Situation: A and B are remote hosts. Local machine can SSH into A, but not B. B ONLY accepts SSH connections from A.

Question: Is it possible to use fabric on the local machine to execute commands on Host B, preferably without having to install fabric on A?

I managed to achieve this with env.gateway as follows:

from fabric.api import *

env.forward_agent = True
env.gateway = 'user@remote_MachineA'
env.hosts = ['user@remote_MachineB']

def function1():
  run('hostname')

env.forward_agent = True is there only to enable forwarding of your local SSH agent to the remote end

Alternatively, you can use ssh ProxyCommand, example here and tell fabric to use your ~/.ssh/config using use_ssh_config = True, documentation here

Looks like this might to the trick:

https://gist.github.com/856179

Since Fabric v1.5+ there is a method called remote_tunnel to solve cranberry situation

I have used a simple command (hostname) to illustrate the solution but any other command may be used instead. As you can see, we have invoked a command to be executed on remote_machineB from local_machine by using remote_machineA as jump host:

from fabric.api import settings, env, run, remote_tunnel

env.hosts=["user@remote_machineA"]

def funct1():
    def func1b(host):
        with settings(host_string=host):
            run("hostname")

    with remote_tunnel(remote_port=22022, local_port=22,
                       local_host="remote_machineB", remote_bind_address="0.0.0.0"):
        funct1b("user@remote_machineA:22022")
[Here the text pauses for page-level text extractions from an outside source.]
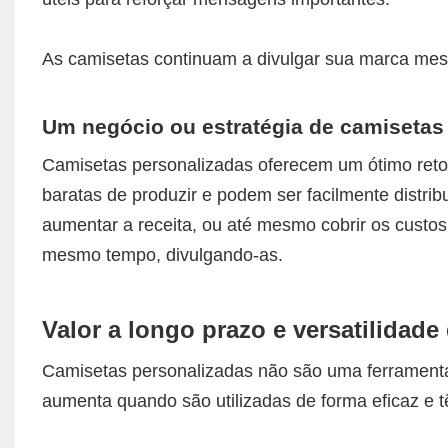
As camisetas continuam a divulgar sua marca m
Um negócio ou estratégia de camisetas 
Camisetas personalizadas oferecem um ótimo retor
baratas de produzir e podem ser facilmente distr
aumentar a receita, ou até mesmo cobrir os custo
mesmo tempo, divulgando-as.
Valor a longo prazo e versatilidad
Camisetas personalizadas não são uma ferramenta
aumenta quando são utilizadas de forma eficaz e t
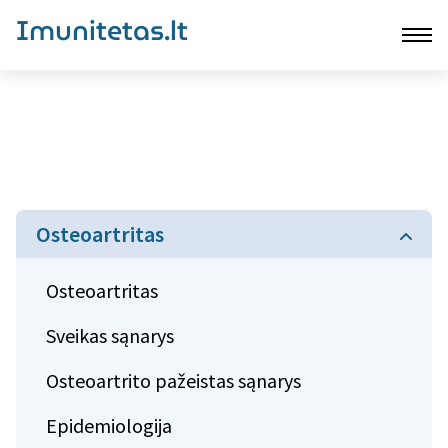
Imunitetas.lt
Osteoartritas
Osteoartritas
Sveikas sąnarys
Osteoartrito pažeistas sąnarys
Epidemiologija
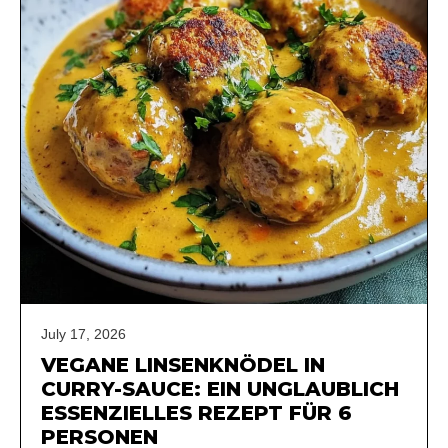
July 17, 2026
VEGANE LINSENKNÖDEL IN
CURRY-SAUCE: EIN UNGLAUBLICH
ESSENZIELLES REZEPT FÜR 6
PERSONEN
If you execute this fab file in local_machine this is what we get:

[user@local_machine ~]# fab hostname_check
[user@remote_machineA] Executing task 'hostname_check'
[user@remote_machineA:22022] run: hostname
[user@remote_machineA:22022] rtunnel: opened reverse tunnel: (u'X.X.3.75', 55804) -> ('X.X.3.78', 22) -> ('remote_machineB', 22)
[user@remote_machineA:22022] out: remote_machineB
[user@remote_machineA:22022] out:

Terminated

To do so it is very important to configure this jump machine ssh daemon with GatewayPorts yes. Otherwise remote tunnel would be accessible only from localhost.

Check:

tcp        0      0 127.0.0.1:22022         0.0.0.0:*               LISTEN     

versus:

tcp        0      0 0.0.0.0:22022           0.0.0.0:*               LISTEN     

For more info check official documentation http://docs.fabfile.org/en/latest/api/core/context_managers.html#fabric.context_managers.remote_tunnel

I'll just leave this here: http://www.popcornfarmer.com/2009/01/ssh-tunneling-tutorial/

As a variation on yeforriak's answer, if you only want to do this for an individual task, you can do:

from fabric.api import *

@with_settings(forward_agent=True, gateway='user@remote_MachineA')
@hosts(['user@remote_MachineB'])
def function1():
  run('hostname')

I'm just going to answer the SSH part: Yes, you can set up a double tunnel -- one SSH from local to A that tunnels from a secondary local port (like 2121) to port 21 on B, and then you can SSH to localhost:2121 and login on B. I've done stuff like that with PuTTY.

Implementing that in fabric is left as an exercise.

In Fabric 2+, the API has been reorganized and the module fabric.api no longer exists, thus deprecating several answers on this page.

Addressing the question of "double tunnel" is still possible in this modern API, and still uses the concept of gateway, but relies on the Connection objects.

from fabric import Connection

c1 = Connection('remote_machineA', user='user')
c2 = Connection('remote_machineB', user='user', gateway=c1)
c2.run('hostname')

Note that this answer is only valid if we interpret the statement B ONLY accepts SSH connections from A as Due to network restrictions, [...].

Both hosts A and B should have your local SSH public key as authorized key (so, in some sense, B does accept SSH connections from the local machine). The public keys stored on A are not used to log on B.